Exercise details — Please recast every line of text in the records below as a JSON list of strings, one string per line, skipping any blank lines. Leave the pictures out of your answer.

Records for processing —
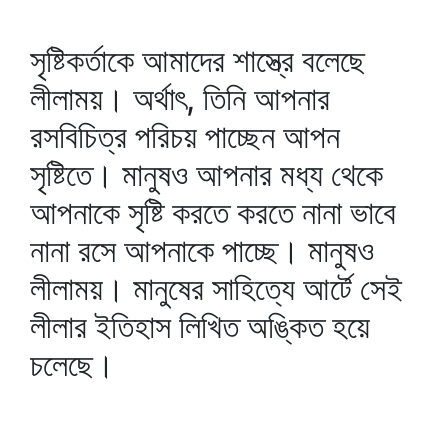
সৃষ্টিকর্তাকে আমাদের শাস্ত্রে বলেছে
লীলাময়। অর্থাৎ, তিনি আপনার
রসবিচিত্র পরিচয় পাচ্ছেন আপন
সৃষ্টিতে। মানুষও আপনার মধ্য থেকে
আপনাকে সৃষ্টি করতে করতে নানা ভাবে
নানা রসে আপনাকে পাচ্ছে। মানুষও
লীলাময়। মানুষের সাহিত্যে আর্টে সেই
লীলার ইতিহাস লিখিত অঙ্কিত হয়ে
চলেছে।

Exercise result —
[
  "সৃষ্টিকর্তাকে আমাদের শাস্ত্রে বলেছে",
  "লীলাময়। অর্থাৎ, তিনি আপনার",
  "রসবিচিত্র পরিচয় পাচ্ছেন আপন",
  "সৃষ্টিতে। মানুষও আপনার মধ্য থেকে",
  "আপনাকে সৃষ্টি করতে করতে নানা ভাবে",
  "নানা রসে আপনাকে পাচ্ছে। মানুষও",
  "লীলাময়। মানুষের সাহিত্যে আর্টে সেই",
  "লীলার ইতিহাস লিখিত অঙ্কিত হয়ে",
  "চলেছে।"
]